Both libraries are fully compliant with the JSON-LD and RDF/XML specifications, respectively. Using rdf-test-suite.js, the latest specification test suite manifests are executed each time a new commit is pushed to the parser’s git repositories. This guarantees full compliance upon each new change, as any breakages are detected immediately.

Finally, I invested a lot of time in optimizing both parsers as much as possible. Even though streaming parsers are typically slower than bulk parsers due to their streaming overhead, my implementations manage to outperform other bulk parsers in many cases. Try it out yourself by running the performance tests for the JSON-LD and RDF/XML parsers.

require("relative-to-absolute-iri");
const { JsonLdParser } = require("jsonld-streaming-parser");
const { RdfXmlParser } = require("rdfxml-streaming-parser");
// Construct a JSON-LD parser
const myParser = new JsonLdParser();

// Attach event listeners
myParser
  .on('data', console.log)
  .on('error', console.error)
  .on('end', () => console.log('All triples were parsed!'));

// Write JSON-LD in chunks
myParser.write('{');
myParser.write(`"@context": "https://schema.org/",`);
myParser.write(`"@type": "Recipe",`);
myParser.write(`"name": "Grandma's Holiday Apple Pie",`);
myParser.write(`"aggregateRating": {`);
myParser.write(`"@type": "AggregateRating",`);
myParser.write(`"ratingValue": "4"`);
myParser.write(`}}`);
myParser.end();

'Parsing...'; // Line only needed for demo-purposes

Listing 7 Example of parsing a JSON-LD document in chunks with jsonld-streaming-parser.js.
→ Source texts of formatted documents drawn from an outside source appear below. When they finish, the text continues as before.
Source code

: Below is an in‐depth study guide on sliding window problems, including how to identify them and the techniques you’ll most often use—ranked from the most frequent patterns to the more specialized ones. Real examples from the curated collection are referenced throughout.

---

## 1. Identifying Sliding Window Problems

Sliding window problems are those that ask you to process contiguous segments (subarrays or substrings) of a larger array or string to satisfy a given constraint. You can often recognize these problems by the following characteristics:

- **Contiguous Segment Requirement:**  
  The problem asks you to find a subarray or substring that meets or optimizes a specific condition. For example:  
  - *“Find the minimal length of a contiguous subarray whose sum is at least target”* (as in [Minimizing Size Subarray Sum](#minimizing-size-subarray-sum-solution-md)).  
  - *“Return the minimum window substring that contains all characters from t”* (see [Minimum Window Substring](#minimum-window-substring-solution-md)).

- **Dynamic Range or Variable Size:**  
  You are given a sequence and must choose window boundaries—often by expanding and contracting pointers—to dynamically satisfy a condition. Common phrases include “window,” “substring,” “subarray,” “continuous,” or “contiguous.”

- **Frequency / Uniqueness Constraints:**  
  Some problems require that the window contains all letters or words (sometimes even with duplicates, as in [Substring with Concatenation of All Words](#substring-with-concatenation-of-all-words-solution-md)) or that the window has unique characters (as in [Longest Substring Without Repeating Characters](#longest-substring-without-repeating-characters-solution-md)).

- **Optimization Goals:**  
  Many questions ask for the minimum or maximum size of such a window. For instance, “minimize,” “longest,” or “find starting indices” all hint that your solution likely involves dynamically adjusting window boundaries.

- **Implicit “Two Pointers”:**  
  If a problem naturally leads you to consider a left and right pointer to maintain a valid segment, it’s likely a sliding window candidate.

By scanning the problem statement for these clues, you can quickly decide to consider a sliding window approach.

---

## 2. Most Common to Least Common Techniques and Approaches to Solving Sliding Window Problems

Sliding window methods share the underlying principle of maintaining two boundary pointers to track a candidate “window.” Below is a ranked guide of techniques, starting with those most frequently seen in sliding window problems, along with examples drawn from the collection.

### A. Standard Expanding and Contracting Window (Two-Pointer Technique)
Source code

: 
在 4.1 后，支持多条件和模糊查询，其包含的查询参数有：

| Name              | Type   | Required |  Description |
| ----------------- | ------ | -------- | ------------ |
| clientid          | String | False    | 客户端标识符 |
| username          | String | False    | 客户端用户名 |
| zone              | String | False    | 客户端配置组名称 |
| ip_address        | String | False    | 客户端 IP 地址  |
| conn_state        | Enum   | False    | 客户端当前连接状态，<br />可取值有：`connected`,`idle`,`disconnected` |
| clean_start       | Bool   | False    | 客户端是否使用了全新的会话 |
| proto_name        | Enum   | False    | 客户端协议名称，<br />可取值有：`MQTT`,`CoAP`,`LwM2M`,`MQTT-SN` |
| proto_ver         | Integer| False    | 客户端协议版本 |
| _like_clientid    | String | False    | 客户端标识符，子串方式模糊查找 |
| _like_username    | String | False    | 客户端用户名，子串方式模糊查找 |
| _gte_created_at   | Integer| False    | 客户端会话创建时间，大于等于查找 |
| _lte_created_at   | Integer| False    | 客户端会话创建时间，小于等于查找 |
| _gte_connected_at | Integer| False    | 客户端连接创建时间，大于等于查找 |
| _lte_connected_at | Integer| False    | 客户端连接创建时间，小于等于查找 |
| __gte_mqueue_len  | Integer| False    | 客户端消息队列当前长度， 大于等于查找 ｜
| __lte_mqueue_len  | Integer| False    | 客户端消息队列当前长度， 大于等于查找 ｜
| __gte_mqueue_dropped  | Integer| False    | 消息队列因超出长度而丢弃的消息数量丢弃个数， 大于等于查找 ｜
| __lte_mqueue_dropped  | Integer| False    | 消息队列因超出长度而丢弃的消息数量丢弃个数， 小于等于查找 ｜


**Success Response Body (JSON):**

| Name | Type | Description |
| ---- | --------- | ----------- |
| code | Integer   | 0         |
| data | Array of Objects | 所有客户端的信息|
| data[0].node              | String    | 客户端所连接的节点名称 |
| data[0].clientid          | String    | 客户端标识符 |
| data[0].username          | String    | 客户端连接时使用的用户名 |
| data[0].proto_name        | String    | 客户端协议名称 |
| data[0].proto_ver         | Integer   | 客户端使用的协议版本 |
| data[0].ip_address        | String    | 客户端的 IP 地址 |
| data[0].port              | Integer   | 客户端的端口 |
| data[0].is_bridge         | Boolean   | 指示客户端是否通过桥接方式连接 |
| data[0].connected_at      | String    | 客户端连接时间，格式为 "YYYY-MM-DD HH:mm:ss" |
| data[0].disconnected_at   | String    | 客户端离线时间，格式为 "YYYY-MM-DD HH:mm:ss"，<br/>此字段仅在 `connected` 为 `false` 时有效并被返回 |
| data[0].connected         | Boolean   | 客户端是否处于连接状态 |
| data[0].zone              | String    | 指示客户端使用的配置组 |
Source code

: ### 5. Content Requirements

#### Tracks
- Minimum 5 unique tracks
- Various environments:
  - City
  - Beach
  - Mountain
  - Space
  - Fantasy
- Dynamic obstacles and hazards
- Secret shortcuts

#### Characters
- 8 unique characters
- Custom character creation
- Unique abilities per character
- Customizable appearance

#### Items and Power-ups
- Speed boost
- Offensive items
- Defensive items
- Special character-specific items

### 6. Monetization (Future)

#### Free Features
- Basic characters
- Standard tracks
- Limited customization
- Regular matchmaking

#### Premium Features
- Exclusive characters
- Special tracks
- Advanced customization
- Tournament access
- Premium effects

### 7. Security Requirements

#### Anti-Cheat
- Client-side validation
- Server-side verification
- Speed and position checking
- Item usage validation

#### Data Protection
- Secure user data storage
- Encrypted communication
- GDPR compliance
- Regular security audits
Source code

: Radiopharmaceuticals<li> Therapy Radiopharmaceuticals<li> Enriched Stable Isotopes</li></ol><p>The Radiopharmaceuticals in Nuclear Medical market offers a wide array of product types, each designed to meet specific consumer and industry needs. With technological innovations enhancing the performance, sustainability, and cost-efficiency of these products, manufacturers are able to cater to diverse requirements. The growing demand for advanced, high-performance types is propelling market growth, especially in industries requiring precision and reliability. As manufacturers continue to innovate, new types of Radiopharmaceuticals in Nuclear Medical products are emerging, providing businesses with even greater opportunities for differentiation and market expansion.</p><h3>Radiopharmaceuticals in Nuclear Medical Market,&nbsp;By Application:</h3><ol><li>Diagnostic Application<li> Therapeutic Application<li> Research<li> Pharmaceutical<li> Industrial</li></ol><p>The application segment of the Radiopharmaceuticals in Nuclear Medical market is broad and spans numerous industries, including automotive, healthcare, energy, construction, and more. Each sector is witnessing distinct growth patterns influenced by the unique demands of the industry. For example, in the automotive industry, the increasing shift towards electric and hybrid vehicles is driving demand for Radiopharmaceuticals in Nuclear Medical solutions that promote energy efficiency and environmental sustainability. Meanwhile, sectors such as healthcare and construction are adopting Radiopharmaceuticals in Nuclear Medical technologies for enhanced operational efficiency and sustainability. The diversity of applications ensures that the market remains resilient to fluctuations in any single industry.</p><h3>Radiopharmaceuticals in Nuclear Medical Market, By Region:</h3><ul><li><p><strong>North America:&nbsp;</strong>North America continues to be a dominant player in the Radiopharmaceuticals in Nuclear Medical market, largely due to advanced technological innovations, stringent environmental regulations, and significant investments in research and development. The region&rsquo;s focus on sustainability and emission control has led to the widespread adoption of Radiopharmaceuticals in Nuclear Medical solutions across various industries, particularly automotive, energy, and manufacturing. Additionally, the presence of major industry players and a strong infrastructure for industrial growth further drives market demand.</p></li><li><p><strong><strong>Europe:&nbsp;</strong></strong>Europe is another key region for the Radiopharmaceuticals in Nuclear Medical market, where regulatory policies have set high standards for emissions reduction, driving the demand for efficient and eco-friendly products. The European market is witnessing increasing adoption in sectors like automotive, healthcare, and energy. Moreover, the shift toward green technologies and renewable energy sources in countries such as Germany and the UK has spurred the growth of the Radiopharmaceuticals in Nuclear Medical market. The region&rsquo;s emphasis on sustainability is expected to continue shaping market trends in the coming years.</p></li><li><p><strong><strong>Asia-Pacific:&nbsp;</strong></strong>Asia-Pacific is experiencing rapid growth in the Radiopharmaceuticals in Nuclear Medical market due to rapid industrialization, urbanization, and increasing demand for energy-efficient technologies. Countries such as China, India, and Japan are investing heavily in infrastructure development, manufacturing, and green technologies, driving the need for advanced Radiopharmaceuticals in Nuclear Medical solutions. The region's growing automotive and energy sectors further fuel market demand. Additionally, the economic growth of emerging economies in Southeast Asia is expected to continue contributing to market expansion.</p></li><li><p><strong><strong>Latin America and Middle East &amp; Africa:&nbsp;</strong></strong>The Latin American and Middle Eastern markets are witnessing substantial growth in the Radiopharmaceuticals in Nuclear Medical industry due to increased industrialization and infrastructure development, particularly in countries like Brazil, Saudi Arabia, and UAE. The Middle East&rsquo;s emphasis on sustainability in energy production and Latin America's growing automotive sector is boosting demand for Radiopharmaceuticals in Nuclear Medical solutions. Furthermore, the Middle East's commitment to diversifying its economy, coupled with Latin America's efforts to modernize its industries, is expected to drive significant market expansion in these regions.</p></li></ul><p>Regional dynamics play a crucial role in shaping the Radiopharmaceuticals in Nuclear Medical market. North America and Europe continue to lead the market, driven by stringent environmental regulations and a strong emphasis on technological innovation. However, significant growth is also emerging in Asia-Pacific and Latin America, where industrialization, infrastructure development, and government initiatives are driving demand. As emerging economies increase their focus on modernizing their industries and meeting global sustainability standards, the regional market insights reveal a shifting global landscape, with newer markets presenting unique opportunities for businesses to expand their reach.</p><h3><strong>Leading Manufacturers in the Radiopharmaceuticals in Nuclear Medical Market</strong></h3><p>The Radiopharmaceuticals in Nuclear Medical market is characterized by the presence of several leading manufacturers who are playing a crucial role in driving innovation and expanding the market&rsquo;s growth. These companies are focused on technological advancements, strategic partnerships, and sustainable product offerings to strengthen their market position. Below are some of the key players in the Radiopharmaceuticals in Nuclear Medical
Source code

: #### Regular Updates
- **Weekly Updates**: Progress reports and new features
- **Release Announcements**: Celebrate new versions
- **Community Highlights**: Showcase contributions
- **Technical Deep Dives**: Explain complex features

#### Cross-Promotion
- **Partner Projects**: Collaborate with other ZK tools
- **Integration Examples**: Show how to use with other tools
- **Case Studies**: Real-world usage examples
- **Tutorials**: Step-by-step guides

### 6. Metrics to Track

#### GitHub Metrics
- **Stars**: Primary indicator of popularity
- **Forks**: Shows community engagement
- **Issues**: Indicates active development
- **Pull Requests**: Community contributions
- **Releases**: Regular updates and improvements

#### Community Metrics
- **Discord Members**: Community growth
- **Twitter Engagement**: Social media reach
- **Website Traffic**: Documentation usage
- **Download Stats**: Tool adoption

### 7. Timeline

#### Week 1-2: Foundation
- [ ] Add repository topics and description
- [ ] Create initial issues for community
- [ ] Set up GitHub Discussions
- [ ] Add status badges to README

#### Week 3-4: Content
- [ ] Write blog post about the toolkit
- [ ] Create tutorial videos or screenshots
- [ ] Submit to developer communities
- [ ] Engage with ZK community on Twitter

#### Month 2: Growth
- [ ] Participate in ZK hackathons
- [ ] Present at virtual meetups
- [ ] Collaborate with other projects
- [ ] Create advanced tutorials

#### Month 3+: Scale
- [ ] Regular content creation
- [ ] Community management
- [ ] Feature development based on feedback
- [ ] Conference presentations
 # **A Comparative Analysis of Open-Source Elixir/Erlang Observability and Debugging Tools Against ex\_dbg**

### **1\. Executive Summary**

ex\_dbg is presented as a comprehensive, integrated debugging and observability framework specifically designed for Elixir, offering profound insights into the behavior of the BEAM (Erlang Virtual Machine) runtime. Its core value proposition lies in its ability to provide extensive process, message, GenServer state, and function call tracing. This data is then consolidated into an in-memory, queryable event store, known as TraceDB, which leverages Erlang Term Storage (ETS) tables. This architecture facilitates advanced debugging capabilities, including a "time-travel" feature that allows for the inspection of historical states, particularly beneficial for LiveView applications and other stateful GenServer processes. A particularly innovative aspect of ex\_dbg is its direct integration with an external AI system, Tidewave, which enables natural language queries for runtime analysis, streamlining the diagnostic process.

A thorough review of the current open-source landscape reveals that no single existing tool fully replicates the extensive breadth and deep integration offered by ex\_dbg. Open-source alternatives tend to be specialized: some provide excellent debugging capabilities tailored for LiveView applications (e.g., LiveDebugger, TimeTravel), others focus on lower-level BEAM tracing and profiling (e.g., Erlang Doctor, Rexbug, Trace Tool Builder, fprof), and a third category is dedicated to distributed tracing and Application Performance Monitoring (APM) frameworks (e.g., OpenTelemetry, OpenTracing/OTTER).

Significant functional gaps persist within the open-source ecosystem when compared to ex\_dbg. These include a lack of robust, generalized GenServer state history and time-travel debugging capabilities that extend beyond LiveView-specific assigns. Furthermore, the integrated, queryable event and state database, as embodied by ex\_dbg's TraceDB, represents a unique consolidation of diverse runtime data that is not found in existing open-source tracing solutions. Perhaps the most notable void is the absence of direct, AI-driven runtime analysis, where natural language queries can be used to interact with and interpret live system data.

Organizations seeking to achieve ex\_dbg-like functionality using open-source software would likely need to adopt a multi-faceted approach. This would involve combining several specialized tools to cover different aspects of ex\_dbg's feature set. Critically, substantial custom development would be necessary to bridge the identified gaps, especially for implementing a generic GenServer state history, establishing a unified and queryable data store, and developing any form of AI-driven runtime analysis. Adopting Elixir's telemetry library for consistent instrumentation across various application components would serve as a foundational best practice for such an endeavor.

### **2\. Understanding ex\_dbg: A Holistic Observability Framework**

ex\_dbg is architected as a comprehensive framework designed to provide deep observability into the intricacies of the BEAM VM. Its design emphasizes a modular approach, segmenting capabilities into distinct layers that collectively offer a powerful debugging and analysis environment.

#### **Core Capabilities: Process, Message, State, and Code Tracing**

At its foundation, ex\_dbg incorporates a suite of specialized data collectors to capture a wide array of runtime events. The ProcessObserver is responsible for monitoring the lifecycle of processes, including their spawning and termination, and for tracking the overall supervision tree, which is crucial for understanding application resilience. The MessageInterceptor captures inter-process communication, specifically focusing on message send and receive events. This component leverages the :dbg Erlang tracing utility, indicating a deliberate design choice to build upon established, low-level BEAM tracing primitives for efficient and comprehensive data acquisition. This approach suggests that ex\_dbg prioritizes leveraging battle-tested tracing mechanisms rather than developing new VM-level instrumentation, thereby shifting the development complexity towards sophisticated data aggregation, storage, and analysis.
// Construct a RDF/XML parser
const myParser = new RdfXmlParser();

// Attach event listeners
myParser
  .on('data', console.log)
  .on('error', console.error)
  .on('end', () => console.log('All triples were parsed!'));

// Write RDF/XML in chunks
myParser.write('<?xml version="1.0"?>');
myParser.write(`<rdf:RDF xmlns:rdf="http://www.w3.org/1999/02/22-rdf-syntax-ns#"
         xmlns:ex="http://example.org/stuff/1.0/"
         xml:base="http://example.org/triples/">`);
myParser.write(`<rdf:Description rdf:about="http://www.w3.org/TR/rdf-syntax-grammar">`);
myParser.write(`<ex:prop />`);
myParser.write(`</rdf:Description>`);
myParser.write(`</rdf:RDF>`);
myParser.end();

'Parsing...'; // Line only needed for demo-purposes

Listing 8 Example of parsing an RDF/XML document in chunks with rdfxml-streaming-parser.js.